That would be me, thank you.
My name is Tyrone Benskin. I'm a Montreal-based Canadian performer with over 150 film and television credits to my name, including six national, international, and Canadian series, and numerous digital gaming programs. I'm also the national vice-president of ACTRA. With me today is Stephen Waddell, ACTRA's national executive director.
Thank you for giving us this opportunity to speak on behalf of the 21,000 professional performers in film, television, sound recordings, radio, and digital media who live and work in every corner of this country.
We are also pleased to represent ACTRA's Recording Artists' Collecting Society, which distributes neighbouring rights and private copying moneys to musicians, including the 17,000 members of Canada's AFM.
As creators, we are excited by the opportunities we see before us, as it gets easier for people around the globe to see and enjoy our work. We're already working in new and emerging media, creating the content that Canadians want to enjoy on their computer screens, cellphones, and iPods, through their gaming consoles, and sometimes even through their TVs.
Today Canada's cultural industries represent $85 billion, or 7.4% of Canada's GDP. As this is home to some of the largest video game manufacturers and most innovative digital creators, this number will get even higher as we move further into this digital world.
However, in order to seize the opportunities of this creative economy and compete in an increasingly digital and borderless world, we need your leadership.
Canada needs a national digital media strategy that combines several key components. These include: strict limits on foreign ownership; increased investment in content creation; a modern regulatory framework that ensures there is shelf space for Canadian content; and new copyright laws that give audiences access to the content while ensuring creators are justly compensated.
Technology has changed the way Canadians, and indeed the world, engage in new media. What hasn't changed is that content is king. And the demand for content has never been higher.
Canada has some of the most diverse, educated, and creative minds in the world. Canadian workers in communications technology are some of the most skilled in the world. That said, we need the leadership of the federal government--indeed, this government--in the development of a national digital strategy that ensures we don't fall behind when it comes to producing content.
But with that also comes space. For far too long we've struggled to get space in prime time on our own TV screens and screens in our own movie theatres. Now, when there's no end to screens and paths of distribution, I worry that we won't be prepared to fill that space.
The corporate consolidation and the rapid evolution of technology, telecommunications, and broadcasting have converged. Telephone companies own cable, broadcast, and satellite assets; and cable companies own telecommunications, satellites, and broadcasters. And content is being delivered to Canadians through all of these media.
How do we ensure in an increasingly borderless world that we are able to continue to create Canadian content, by Canadians, for Canadians and the world to enjoy?

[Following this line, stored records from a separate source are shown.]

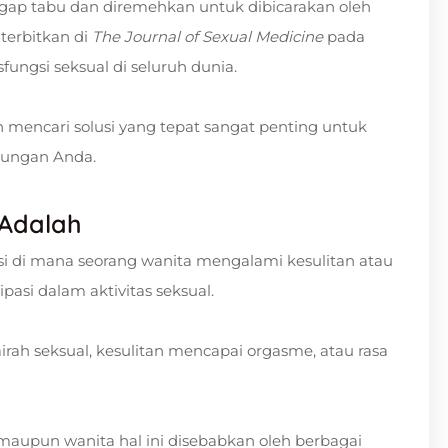
ap tabu dan diremehkan untuk dibicarakan oleh
terbitkan di
The Journal of Sexual Medicine
pada
ungsi seksual di seluruh dunia.
 mencari solusi yang tepat sangat penting untuk
bungan Anda.
 Adalah
si di mana seorang wanita mengalami kesulitan atau
si dalam aktivitas seksual.
irah seksual, kesulitan mencapai orgasme, atau rasa
maupun wanita hal ini disebabkan oleh berbagai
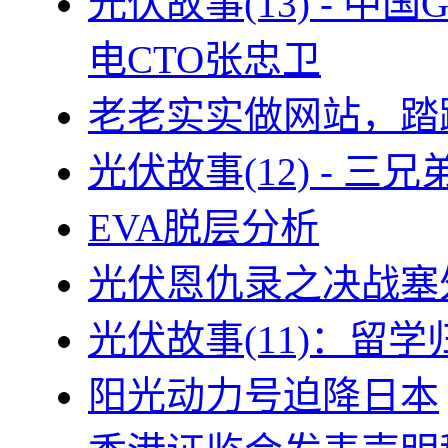
光伏故事(13) - 
电CTO张忠卫
老老实实做网站，踏
光伏故事(12) - 
EVA脱层分析
光伏恩仇录之决战塞外
光伏故事(11)：留
阳光动力号迫降日本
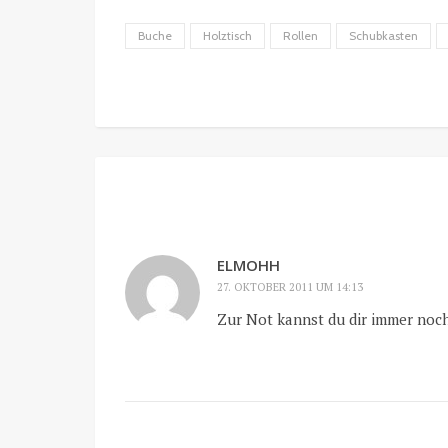
Buche
Holztisch
Rollen
Schubkasten
ELMOHH
27. OKTOBER 2011 UM 14:13
Zur Not kannst du dir immer noch 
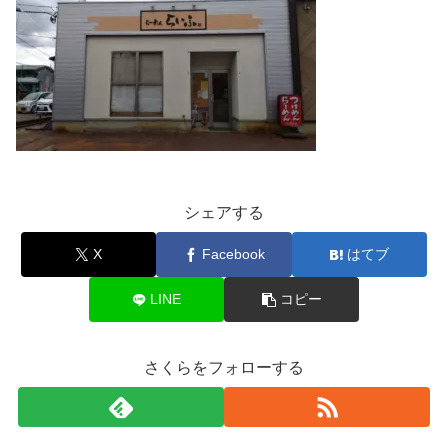
シェアする
X
Facebook
はてブ
LINE
コピー
さくらをフォローする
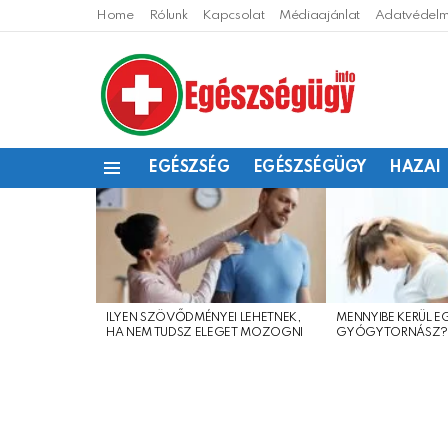
Home
Rólunk
Kapcsolat
Médiaajánlat
Adatvédelmi
EGÉSZSÉG
EGÉSZSÉGÜGY
HAZAI
Menu
LEGFRISSEBB
CIKKEINK
ILYEN SZÖVŐDMÉNYEI LEHETNEK,
MENNYIBE KERÜL E
HA NEM TUDSZ ELEGET MOZOGNI
GYÓGYTORNÁSZ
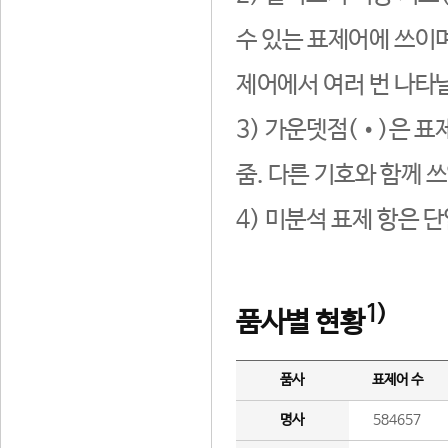
수 있는 표제어에 쓰이며
제어에서 여러 번 나타날
3) 가운뎃점(•)은 표
줌. 다른 기호와 함께 쓰
4) 미분석 표제 항은 
1)
품사별 현황
품사
표제어 수
명사
584657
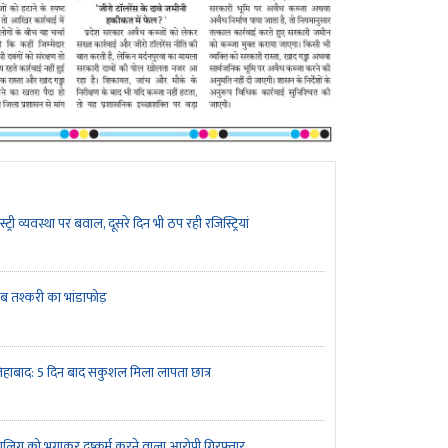
्ट्री व्यवस्था पर बवाल, दूसरे दिन भी ठप रही रजिस्ट्रियां
ब तश्करी का भांडाफोड़
हाबाद: 5 दिन बाद सकुशल मिला लापता छात्र
ालिग को भगाकर दुष्कर्म करने वाला आरोपी गिरफ्तार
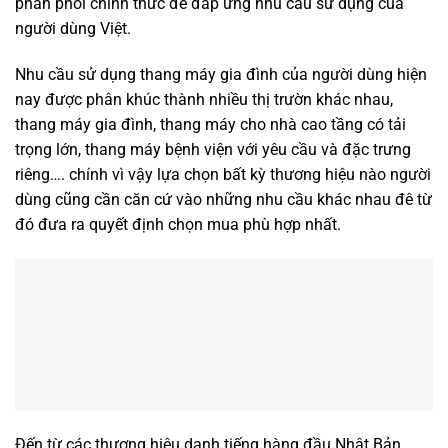
phân phối chính thức để đáp ứng nhu cầu sử dụng của
người dùng Việt.
Nhu cầu sử dụng thang máy gia đình của người dùng hiện
nay được phân khúc thành nhiều thị trườn khác nhau,
thang máy gia đình, thang máy cho nhà cao tầng có tải
trọng lớn, thang máy bệnh viện với yêu cầu và đặc trưng
riêng…. chính vì vậy lựa chọn bất kỳ thương hiệu nào người
dùng cũng cần căn cứ vào những nhu cầu khác nhau đê từ
đó đưa ra quyết định chọn mua phù hợp nhất.
Đến từ các thương hiệu danh tiếng hàng đầu Nhật Bản,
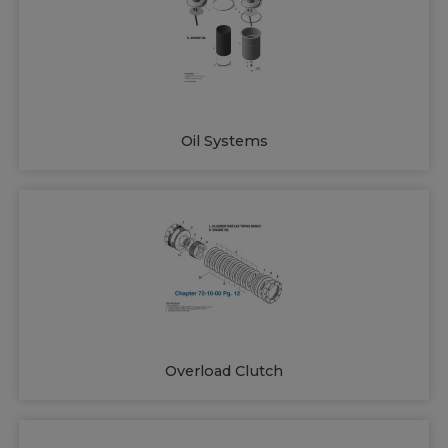
Oil Systems
Overload Clutch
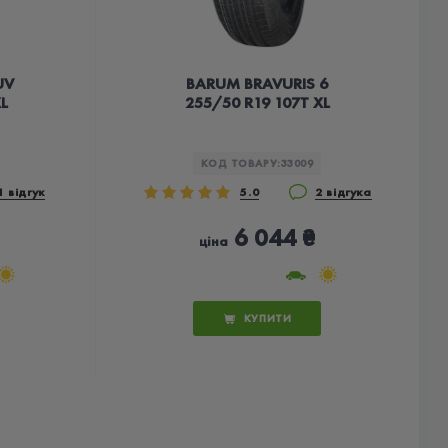
UV
BARUM BRAVURIS 6
L
255/50 R19 107T XL
КОД ТОВАРУ:
33009
1 відгук
5.0
2 відгука
6 044 ₴
ціна
КУПИТИ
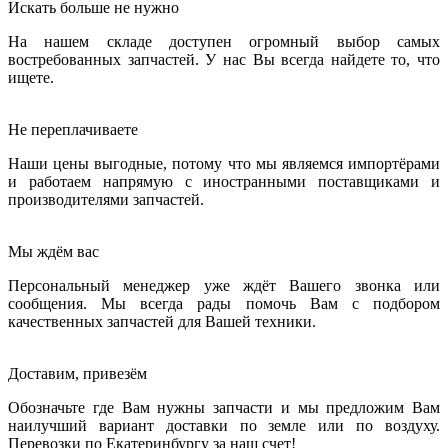
Искать больше не нужно
На нашем складе доступен огромный выбор самых
востребованных запчастей. У нас Вы всегда найдете то, что
ищете.
Не переплачиваете
Наши цены выгодные, потому что мы являемся импортёрами
и работаем напрямую с иностранными поставщиками и
производителями запчастей.
Мы ждём вас
Персональный менеджер уже ждёт Вашего звонка или
сообщения. Мы всегда рады помочь Вам с подбором
качественных запчастей для Вашей техники.
Доставим, привезём
Обозначьте где Вам нужны запчасти и мы предложим Вам
наилучший вариант доставки по земле или по воздуху.
Перевозки по Екатеринбургу за наш счет!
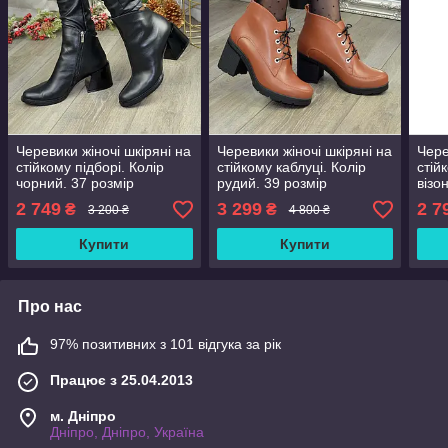
Черевики жіночі шкіряні на
Черевики жіночі шкіряні на
Чере
стійкому підборі. Колір
стійкому каблуці. Колір
стій
чорний. 37 розмір
рудий. 39 розмір
візо
2 749
3 299
2 7
₴
₴
3 200 ₴
4 800 ₴
Купити
Купити
Про нас
97% позитивних з 101 відгука за рік
Працює з 25.04.2013
м. Дніпро
Дніпро, Дніпро, Україна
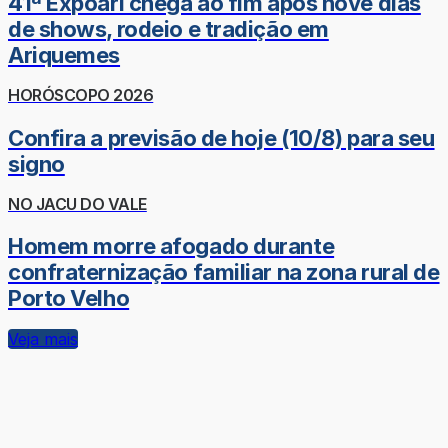
41ª Expoari chega ao fim após nove dias
de shows, rodeio e tradição em
Ariquemes
HORÓSCOPO 2026
Confira a previsão de hoje (10/8) para seu
signo
NO JACU DO VALE
Homem morre afogado durante
confraternização familiar na zona rural de
Porto Velho
Veja mais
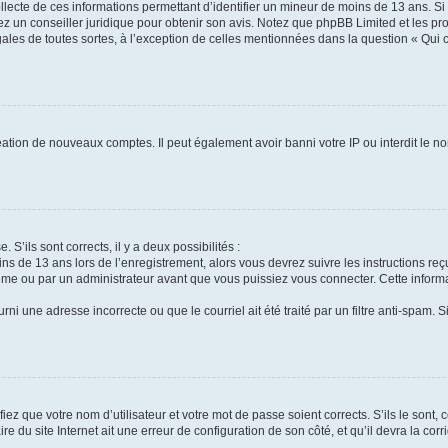
ollecte de ces informations permettant d’identifier un mineur de moins de 13 ans. S
tez un conseiller juridique pour obtenir son avis. Notez que phpBB Limited et les pr
gales de toutes sortes, à l’exception de celles mentionnées dans la question « Qui
réation de nouveaux comptes. Il peut également avoir banni votre IP ou interdit le no
 S’ils sont corrects, il y a deux possibilités :
ins de 13 ans lors de l’enregistrement, alors vous devrez suivre les instructions r
me ou par un administrateur avant que vous puissiez vous connecter. Cette informat
rni une adresse incorrecte ou que le courriel ait été traité par un filtre anti-spam. S
iez que votre nom d’utilisateur et votre mot de passe soient corrects. S’ils le sont,
e du site Internet ait une erreur de configuration de son côté, et qu’il devra la corri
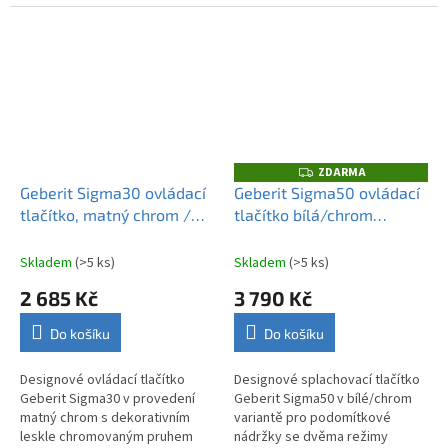
podomítkové nádržky Geberit
nádržky Geberit Sigma –
Sigma.
estetické a úsporné řešení
splachování.
ZDARMA
Z
D
Geberit Sigma30 ovládací
Geberit Sigma50 ovládací
A
tlačítko, matný chrom /
tlačítko bílá/chrom
R
M
lesklý chrom 115.883.JQ.1
115.788.11.2
A
Skladem
(>5 ks)
Skladem
(>5 ks)
2 685 Kč
3 790 Kč
Do košíku
Do košíku
Designové ovládací tlačítko
Designové splachovací tlačítko
Geberit Sigma30 v provedení
Geberit Sigma50 v bílé/chrom
matný chrom s dekorativním
variantě pro podomítkové
leskle chromovaným pruhem
nádržky se dvěma režimy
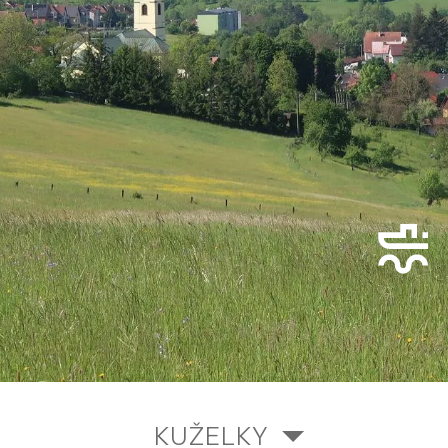
KUŽELKY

First, make sure the Canadian-owned communication companies can flourish. That means maintaining the current restrictions on foreign ownership of telecoms and broadcasters so that Canadians, and not foreign interests, control our content.
Our converged communications companies are too economically vital to be given away to foreign conglomerates. We've seen what happens to other industries when they are bought by foreign companies. They send their folks in here to manage things for a while and take advantage of tax breaks. Then they shut them down and ship the equipment and jobs overseas, tossing Canadian workers aside. I suggest that this would be no different for the cultural industry.
Foreign companies won't care about telling Canadian stories. In the interests of cost versus profit, they'll ship prepackaged monoculture across the border, leaving Canadians without a voice. It is the government's duty to make our communications industries stronger, not to sell them off.
We also need to support Canadians who are creating Canadian content. Government must embrace policies that promote the production of content that reflects Canada to Canadians and the world, regardless of the types of screens we're watching them on.
The Canada Media Fund is a positive step in this direction; however, it isn't new money. For Canada's digital media industry to thrive, it needs enhanced, long-term government investment. CBC, Telefilm, and the NFB also need clear mandates and stable public funding to ensure that they are again leaders in telling Canadian stories in this new digital world.
A federal tax credit for original digital media production, similar to the Canadian film or video production tax credit, would encourage private investment, further developing and, as importantly, retaining Canada's highly skilled digital media workers.
The federal government could also offer incentives to encourage Canadian advertisers to support websites featuring Canadian content. You can expand section 19.1 of the Income Tax Act to give Canadian advertisers tax deductions for advertising on Canadian-owned websites that give prominence to Canadian digital media content.